John Makhoul

John Makhoul is a Lebanese-American computer scientist who works in the field of speech and language processing. Dr. Makhoul's work on linear predictive coding was used in the establishment of the Network Voice Protocol, which enabled the transmission of speech signals over the ARPANET.[1] Makhoul is recognized in the field for his vital role in the areas of speech and language processing, including speech analysis, speech coding, speech recognition and speech understanding. He has made a number of significant contributions to the mathematical modeling of speech signals, including his work on linear prediction, and vector quantization. His patented work on the direct application of speech recognition techniques for accurate, language-independent optical character recognition (OCR) has had a dramatic impact on the ability to create OCR systems in multiple languages relatively quickly.[2]

Dr. Makhoul is a Chief Scientist at BBN Technologies, where he has led several successful research projects including the DARPA GALE program.[3]

Early life and education

Makhoul was born in Deirmimas, a village in southern Lebanon. He did his early schooling in Lebanon. During his high school years, he spent one year as an exchange student in a high school in Foley, Minnesota. He went to college at the American University of Beirut, where he graduated with a Bachelor of Engineering degree in Electrical Engineering in the year 1964. Makhoul then received his Master of Science degree in Electrical Engineering from Ohio State University in 1965, and finished his PhD from MIT in the year 1970. Makhoul has since been working at BBN Technologies.[4][5]

Awards and honors

Throughout his career, Makhoul has received several awards and honors. He is a Fellow of the IEEE and a Fellow of the Acoustical Society of America.[6][7] In 2013, he became a Fellow of the International Speech Communication Association (ISCA).[8]

Makhoul's 1975 IEEE Proceedings paper on linear prediction was named a "Citation Classic" by the Institute for Scientific Information.
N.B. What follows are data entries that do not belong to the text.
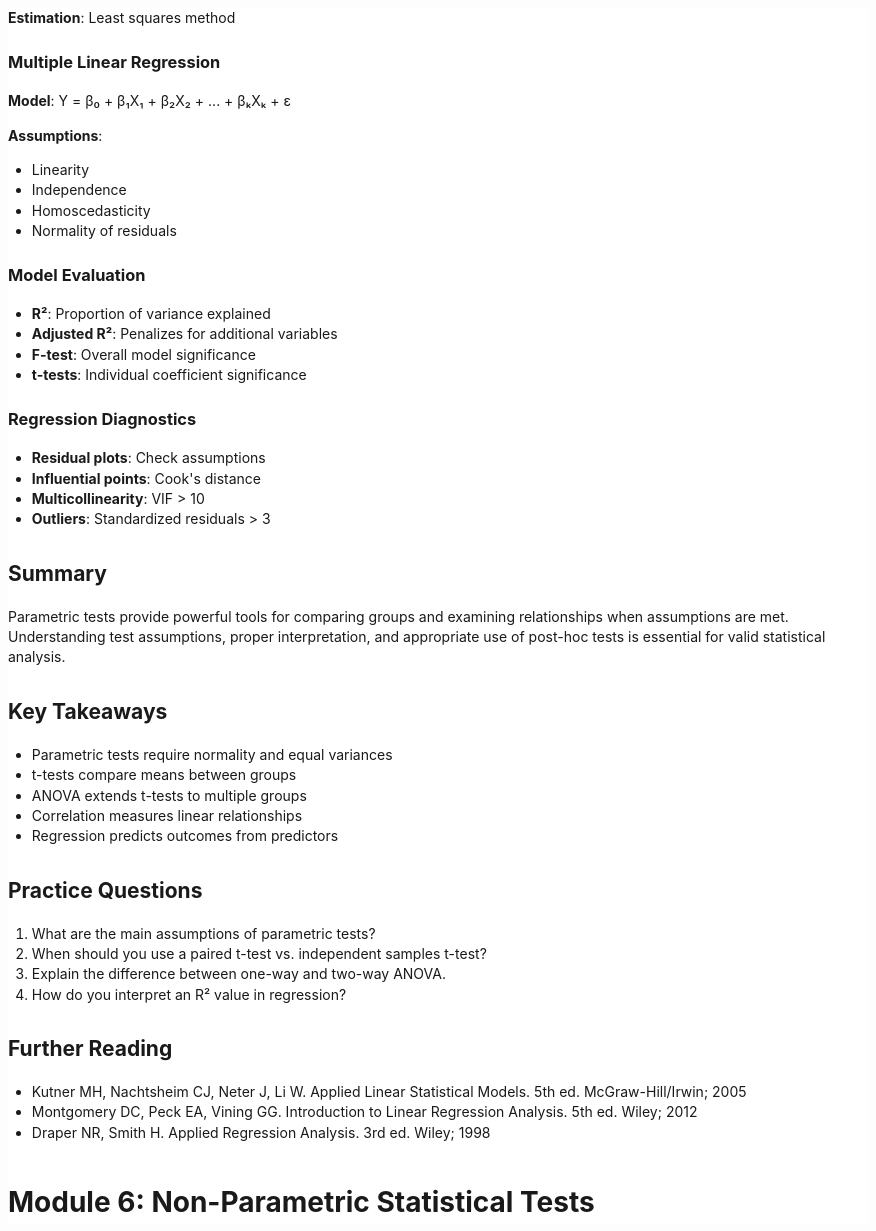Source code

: **Estimation**: Least squares method

### Multiple Linear Regression
**Model**: Y = β₀ + β₁X₁ + β₂X₂ + ... + βₖXₖ + ε

**Assumptions**:
- Linearity
- Independence
- Homoscedasticity
- Normality of residuals

### Model Evaluation
- **R²**: Proportion of variance explained
- **Adjusted R²**: Penalizes for additional variables
- **F-test**: Overall model significance
- **t-tests**: Individual coefficient significance

### Regression Diagnostics
- **Residual plots**: Check assumptions
- **Influential points**: Cook's distance
- **Multicollinearity**: VIF > 10
- **Outliers**: Standardized residuals > 3

## Summary

Parametric tests provide powerful tools for comparing groups and examining relationships when assumptions are met. Understanding test assumptions, proper interpretation, and appropriate use of post-hoc tests is essential for valid statistical analysis.

## Key Takeaways
- Parametric tests require normality and equal variances
- t-tests compare means between groups
- ANOVA extends t-tests to multiple groups
- Correlation measures linear relationships
- Regression predicts outcomes from predictors

## Practice Questions

1. What are the main assumptions of parametric tests?
2. When should you use a paired t-test vs. independent samples t-test?
3. Explain the difference between one-way and two-way ANOVA.
4. How do you interpret an R² value in regression?

## Further Reading
- Kutner MH, Nachtsheim CJ, Neter J, Li W. Applied Linear Statistical Models. 5th ed. McGraw-Hill/Irwin; 2005
- Montgomery DC, Peck EA, Vining GG. Introduction to Linear Regression Analysis. 5th ed. Wiley; 2012
- Draper NR, Smith H. Applied Regression Analysis. 3rd ed. Wiley; 1998
# Module 6: Non-Parametric Statistical Tests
His other honors include the 1978 IEEE Senior Award, the 1982 IEEE Technical Achievement Award, the 1988 Society Award of the IEEE Signal Processing Society, and the 2000 IEEE Third Millennium Medal.[9]

In 2009, Makhoul was awarded the IEEE James L. Flanagan Speech and Audio Processing Award, which is awarded for an outstanding contribution to the advancement of speech and/or audio signal processing.[10]

In 2016, he received the ISCA Medal for "leadership and extensive contributions to speech and language processing ".[11]